Deutsche, however, told the ECB it was “unrealistic” to follow through on its request, according to people familiar with the matter. It was able to avoid having to suspend part of its leveraged finance activities, as the regulator’s suggestion to do so was not binding. Instead, Deutsche has tightened its internal approval process and is currently reporting every high-risk leveraged financial transaction to the ECB.

Deutsche said in a statement: “Leveraged lending is an important business for the economy and for many banks, including Deutsche Bank. We have a solid background in the business and we follow a prudent approach to risk management in accordance with regulatory requirements. In principle, we do not comment on the dialogue with our regulators. ”

The ECB declined to comment.

The regulator’s intervention increases the pressure on Deutsche Christian Sewing’s chief executive, who has repeatedly pledged to tighten internal controls and end his long history of compliance and governance gaps.

A temporary suspension of leveraged finance operations would have been painful for Deutsche. In the first nine months of this year, the Frankfurt-based lender controlled 8.6% of the leveraged finance market in Europe and 3.7% of the much larger US market, according to data from Dealogic.

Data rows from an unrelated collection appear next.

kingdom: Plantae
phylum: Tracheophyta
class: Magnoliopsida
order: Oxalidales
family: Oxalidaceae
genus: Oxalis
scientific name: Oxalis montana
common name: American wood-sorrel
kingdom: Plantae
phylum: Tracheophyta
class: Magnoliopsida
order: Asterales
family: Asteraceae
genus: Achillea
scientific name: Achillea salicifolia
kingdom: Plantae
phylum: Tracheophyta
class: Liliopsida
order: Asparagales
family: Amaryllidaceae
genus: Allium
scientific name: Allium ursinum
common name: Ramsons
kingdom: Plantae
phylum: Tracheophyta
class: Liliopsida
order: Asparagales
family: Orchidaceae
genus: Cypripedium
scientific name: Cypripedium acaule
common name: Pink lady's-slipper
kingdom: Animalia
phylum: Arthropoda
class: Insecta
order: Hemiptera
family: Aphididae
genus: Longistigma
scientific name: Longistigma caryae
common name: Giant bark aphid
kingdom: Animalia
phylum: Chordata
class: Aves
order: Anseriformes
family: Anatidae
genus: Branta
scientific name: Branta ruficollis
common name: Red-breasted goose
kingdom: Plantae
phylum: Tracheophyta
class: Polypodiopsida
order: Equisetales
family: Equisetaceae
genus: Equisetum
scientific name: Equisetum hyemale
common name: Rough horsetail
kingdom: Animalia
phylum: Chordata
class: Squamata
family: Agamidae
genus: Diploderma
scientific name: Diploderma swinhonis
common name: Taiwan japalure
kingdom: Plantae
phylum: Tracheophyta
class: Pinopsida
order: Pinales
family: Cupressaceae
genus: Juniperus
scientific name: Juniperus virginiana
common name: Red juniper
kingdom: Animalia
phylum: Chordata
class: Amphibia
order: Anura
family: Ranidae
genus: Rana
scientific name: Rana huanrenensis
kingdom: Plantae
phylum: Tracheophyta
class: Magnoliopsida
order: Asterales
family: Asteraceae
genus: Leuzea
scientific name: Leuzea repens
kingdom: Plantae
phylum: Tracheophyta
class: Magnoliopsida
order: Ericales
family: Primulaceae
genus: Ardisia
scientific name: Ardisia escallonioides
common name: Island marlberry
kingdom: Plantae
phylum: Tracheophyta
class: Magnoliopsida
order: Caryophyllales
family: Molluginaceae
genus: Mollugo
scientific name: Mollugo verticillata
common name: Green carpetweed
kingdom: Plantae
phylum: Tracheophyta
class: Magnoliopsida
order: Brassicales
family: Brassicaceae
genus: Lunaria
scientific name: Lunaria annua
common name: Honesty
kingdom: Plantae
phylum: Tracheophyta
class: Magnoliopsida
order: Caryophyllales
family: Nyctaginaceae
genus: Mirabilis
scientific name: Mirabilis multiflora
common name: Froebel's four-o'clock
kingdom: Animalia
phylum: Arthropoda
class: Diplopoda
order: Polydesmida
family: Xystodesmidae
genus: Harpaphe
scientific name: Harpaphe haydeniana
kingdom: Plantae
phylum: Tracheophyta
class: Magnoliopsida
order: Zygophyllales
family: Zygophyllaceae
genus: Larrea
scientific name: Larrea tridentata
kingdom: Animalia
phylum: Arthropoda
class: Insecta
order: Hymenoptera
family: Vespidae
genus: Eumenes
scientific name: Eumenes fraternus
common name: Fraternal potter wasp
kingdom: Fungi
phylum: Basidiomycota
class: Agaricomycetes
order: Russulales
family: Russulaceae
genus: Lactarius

Leverage financing is part of the investment bank’s debt origination business, which generated € 1.2 billion in revenue in the first nine months of 2020 and increased 43% year over year.

In recent years, the ECB has become increasingly concerned about the risks associated with leveraged finance transactions, with stiff competition between banks leading to relaxed underwriting standards and increased leverage.

At the heart of the confrontation between Deutsche and the ECB is the question of how to define “high levels” of debt. The ECB defines it as the set of transactions in which total debt, including unused lines of credit, exceeds six times earnings before interest, taxes, depreciation and amortization.

These transactions “should remain exceptional and [ . . .] should be duly justified ”, as such high leverage for most sectors“ raises concerns, ”the ECB said in its 2017 guidance.

Deutsche’s very definition of highly leveraged transactions was less strict because it excluded unused lines of credit – an approach that Deutsche’s senior executives described as consistent with industry practice.

As a result, many of Deutsche’s leveraged finance transactions over the past three years have not been subject to the stricter internal approval and control procedures that the ECB expects for high leverage transactions. .

Since receiving the letter from the ECB, Deutsche has adjusted its internal risk framework to bring it in line with ECB guidance and the regulator is currently reviewing the bank’s revised risk framework, according to people with knowledge of first hand.

Last year, two botched leveraged finance deals at Deutsche highlighted the risks associated with these lucrative deals. The German lender suffered multi-million dollar losses after struggling to offload two risky business loans it had agreed to underwrite for private equity clients. One was to finance the takeover of the Smart & Final grocery chain by Apollo Global Management and the other to divest part of Evonik, a German manufacturer of specialty chemicals.

The coronavirus pandemic has further heightened regulatory concerns, as the growing risk of corporate default increases the risks for banks heavily exposed to credit in this area. In May, the ECB warned that global leveraged loan markets “are currently facing headwinds not seen since the 2008-09 financial crisis”.